Souvenir
- Le 22/11/2020
Les souvenirs donnent souvent une fausse idée de ce que nous vivons réellement.
Des patients soumis à une opération chirurgicale effectuée sans anesthésie sont invités à noter leur douleur pendant l’opération, à intervalles réguliers, sur une échelle de 0 (pas de douleur) à 10 (douleur intolérable) ; après l’opération, ils sont invités à évaluer la "somme totale de douleur" sur l’ensemble de l’opération.
L’évaluation ex post des patients est prédite avec précision par la moyenne des niveaux de douleur au pire moment et à la fin de l’opération (règle dite pic-fin) ; la durée de l’opération est négligée dans l’évaluation.
Ainsi, pour les patients A et B :
les surfaces hachurées qui représentent la "somme totale de douleur" sur l’ensemble de l’opération indiquent que, dans leurs vécus respectifs, le patient A a moins souffert que le patient B.
Pourtant, dans leurs souvenirs respectifs, c’est le contraire : le patient A a plus souffert que le patient B.
C’est la règle pic-fin qui s’applique : le pic de douleur est identique pour les patients A et B, alors que la fin est plus douloureuse pour le patient A que pour le patient B ; la durée de l’opération est plus courte pour le patient A que pour le patient B, mais la durée est négligée dans le souvenir des patients.
Une personne écoute avec ravissement une symphonie sur un disque vinyle ; une rayure sur le disque perturbe malencontreusement la fin de la symphonie ; la personne rapporte que la rayure a saccagé toute la symphonie.
En fait, la rayure n’a pas saccagé toute la symphonie mais sa fin.
Pourtant, dans le souvenir, c’est bien toute la symphonie qui a été saccagée.
Une autre application de la règle pic-fin (le pic et la fin étant confondus), dans la négligence de la durée.
Le psychologue Daniel Kahneman, qui a conduit l’étude des patients et rapporte l’anecdote musicale, montre à travers différentes enquêtes que les mêmes règles s’appliquent aux souvenirs sur longue période, jusqu’à l’évaluation de vies entières.

========

- LISTE DES TÂCHES
1 > Recopiez le passage du texte source compris entre "C’est la règle" et "mais sa fin.", ces deux bornes incluses.
2 > Traduisez en anglais cette phrase du texte source : « En fait, la rayure n’a pas saccagé toute la symphonie mais sa fin. »
3 > D'après le texte source, quel facteur les patients négligent-ils en évaluant la douleur de l'opération ?

- DONNÉES D'ENTRÉE

========

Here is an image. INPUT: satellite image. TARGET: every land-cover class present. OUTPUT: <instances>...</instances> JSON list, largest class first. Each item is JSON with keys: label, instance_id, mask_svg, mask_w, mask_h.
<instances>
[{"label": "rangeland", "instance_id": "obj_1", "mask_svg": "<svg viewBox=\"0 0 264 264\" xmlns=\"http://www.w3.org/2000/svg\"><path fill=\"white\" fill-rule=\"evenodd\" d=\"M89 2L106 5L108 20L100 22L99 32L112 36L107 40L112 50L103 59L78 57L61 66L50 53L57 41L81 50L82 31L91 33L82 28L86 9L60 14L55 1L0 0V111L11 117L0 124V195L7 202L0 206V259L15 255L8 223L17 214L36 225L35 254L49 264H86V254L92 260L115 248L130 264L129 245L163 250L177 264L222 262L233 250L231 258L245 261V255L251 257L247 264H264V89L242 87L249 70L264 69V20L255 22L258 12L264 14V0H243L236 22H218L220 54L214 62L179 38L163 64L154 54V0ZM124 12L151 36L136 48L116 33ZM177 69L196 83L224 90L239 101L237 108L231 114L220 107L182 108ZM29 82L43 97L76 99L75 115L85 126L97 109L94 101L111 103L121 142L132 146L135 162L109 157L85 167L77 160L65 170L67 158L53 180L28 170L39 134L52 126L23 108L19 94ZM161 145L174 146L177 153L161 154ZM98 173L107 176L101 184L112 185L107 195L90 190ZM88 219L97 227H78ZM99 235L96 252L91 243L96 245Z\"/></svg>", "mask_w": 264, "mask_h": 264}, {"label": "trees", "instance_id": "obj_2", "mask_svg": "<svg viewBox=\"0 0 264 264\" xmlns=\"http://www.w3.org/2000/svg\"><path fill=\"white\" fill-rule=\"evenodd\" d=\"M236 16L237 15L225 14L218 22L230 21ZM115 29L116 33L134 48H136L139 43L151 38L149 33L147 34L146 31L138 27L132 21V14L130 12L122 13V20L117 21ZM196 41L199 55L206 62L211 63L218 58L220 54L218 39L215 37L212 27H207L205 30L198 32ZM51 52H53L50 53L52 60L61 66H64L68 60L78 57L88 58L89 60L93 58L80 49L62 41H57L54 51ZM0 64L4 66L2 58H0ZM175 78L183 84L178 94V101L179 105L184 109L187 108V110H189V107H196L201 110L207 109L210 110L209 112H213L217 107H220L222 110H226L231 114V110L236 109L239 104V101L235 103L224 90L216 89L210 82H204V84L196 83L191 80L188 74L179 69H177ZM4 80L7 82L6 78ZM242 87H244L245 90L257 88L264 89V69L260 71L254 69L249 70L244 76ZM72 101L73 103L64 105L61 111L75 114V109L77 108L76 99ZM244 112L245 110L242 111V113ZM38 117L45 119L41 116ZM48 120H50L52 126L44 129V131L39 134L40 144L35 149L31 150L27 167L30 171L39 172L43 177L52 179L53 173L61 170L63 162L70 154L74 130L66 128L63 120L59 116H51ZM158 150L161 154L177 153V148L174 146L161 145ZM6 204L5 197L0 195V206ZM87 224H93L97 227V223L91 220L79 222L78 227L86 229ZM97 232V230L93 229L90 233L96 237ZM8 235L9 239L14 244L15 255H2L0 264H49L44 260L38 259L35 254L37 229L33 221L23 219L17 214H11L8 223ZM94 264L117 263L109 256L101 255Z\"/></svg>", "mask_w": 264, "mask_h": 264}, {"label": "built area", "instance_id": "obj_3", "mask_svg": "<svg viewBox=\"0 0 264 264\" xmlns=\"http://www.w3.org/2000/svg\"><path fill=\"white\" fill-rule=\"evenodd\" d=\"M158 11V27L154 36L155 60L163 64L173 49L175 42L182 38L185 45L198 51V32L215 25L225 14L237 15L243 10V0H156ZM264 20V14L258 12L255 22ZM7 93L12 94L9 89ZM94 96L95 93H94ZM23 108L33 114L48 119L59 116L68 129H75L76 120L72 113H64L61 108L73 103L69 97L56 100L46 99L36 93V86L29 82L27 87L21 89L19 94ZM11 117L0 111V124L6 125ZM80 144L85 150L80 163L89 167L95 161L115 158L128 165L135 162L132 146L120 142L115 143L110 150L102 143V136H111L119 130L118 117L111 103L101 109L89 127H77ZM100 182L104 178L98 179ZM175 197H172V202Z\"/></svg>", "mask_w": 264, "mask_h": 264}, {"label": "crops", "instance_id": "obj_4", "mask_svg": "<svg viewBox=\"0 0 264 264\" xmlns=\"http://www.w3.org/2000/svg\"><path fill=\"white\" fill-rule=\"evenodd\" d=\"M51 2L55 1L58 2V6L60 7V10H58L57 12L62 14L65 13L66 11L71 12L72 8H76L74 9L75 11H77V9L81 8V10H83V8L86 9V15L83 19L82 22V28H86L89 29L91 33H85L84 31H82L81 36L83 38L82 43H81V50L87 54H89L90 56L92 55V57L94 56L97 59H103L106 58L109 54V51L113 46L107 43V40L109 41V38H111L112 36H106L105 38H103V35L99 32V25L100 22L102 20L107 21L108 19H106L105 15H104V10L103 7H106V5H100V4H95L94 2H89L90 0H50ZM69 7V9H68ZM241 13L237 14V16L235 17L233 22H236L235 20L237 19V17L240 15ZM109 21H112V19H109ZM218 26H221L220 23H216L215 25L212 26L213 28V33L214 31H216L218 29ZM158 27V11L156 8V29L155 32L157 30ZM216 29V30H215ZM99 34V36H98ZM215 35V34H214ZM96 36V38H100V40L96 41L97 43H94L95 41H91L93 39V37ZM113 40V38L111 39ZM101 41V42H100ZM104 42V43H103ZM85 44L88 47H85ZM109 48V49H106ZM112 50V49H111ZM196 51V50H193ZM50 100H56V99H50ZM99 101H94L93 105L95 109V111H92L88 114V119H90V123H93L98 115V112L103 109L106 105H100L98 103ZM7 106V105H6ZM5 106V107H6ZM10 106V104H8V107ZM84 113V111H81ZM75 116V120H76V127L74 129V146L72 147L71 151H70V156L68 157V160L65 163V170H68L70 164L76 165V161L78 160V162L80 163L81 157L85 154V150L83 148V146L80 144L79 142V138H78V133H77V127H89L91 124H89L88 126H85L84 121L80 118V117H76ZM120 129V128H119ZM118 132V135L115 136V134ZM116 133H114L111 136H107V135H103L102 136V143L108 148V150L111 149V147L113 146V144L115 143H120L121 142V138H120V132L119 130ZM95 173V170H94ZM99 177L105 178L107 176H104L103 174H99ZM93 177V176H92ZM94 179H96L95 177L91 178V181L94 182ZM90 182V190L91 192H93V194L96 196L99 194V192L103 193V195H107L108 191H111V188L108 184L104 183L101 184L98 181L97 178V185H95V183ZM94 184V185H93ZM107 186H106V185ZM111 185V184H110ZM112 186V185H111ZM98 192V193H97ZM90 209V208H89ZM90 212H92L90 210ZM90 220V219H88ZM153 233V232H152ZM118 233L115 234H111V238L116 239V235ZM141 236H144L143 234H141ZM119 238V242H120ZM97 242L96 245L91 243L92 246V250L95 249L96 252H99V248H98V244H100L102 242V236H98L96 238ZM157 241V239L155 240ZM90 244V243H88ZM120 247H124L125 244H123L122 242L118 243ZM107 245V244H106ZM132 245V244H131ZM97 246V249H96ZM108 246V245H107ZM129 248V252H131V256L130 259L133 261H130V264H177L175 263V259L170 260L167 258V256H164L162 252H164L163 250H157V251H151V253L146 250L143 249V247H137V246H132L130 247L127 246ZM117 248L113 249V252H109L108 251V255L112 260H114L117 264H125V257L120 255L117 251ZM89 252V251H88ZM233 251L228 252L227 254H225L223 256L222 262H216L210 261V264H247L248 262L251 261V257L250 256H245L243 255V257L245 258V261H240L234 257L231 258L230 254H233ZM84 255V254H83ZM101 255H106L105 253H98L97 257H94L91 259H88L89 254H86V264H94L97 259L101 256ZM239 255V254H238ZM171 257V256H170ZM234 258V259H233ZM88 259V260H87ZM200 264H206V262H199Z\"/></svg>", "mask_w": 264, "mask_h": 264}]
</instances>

========

- RÉPONSES DES ACTIVITÉS
1 >
C’est la règle pic-fin qui s’applique : le pic de douleur est identique pour les patients A et B, alors que la fin est plus douloureuse pour le patient A que pour le patient B ; la durée de l’opération est plus courte pour le patient A que pour le patient B, mais la durée est négligée dans le souvenir des patients.
Une personne écoute avec ravissement une symphonie sur un disque vinyle ; une rayure sur le disque perturbe malencontreusement la fin de la symphonie ; la personne rapporte que la rayure a saccagé toute la symphonie.
En fait, la rayure n’a pas saccagé toute la symphonie mais sa fin.

2 > In fact, the scratch did not ruin the whole symphony, only its ending.

3 > La durée de l'opération.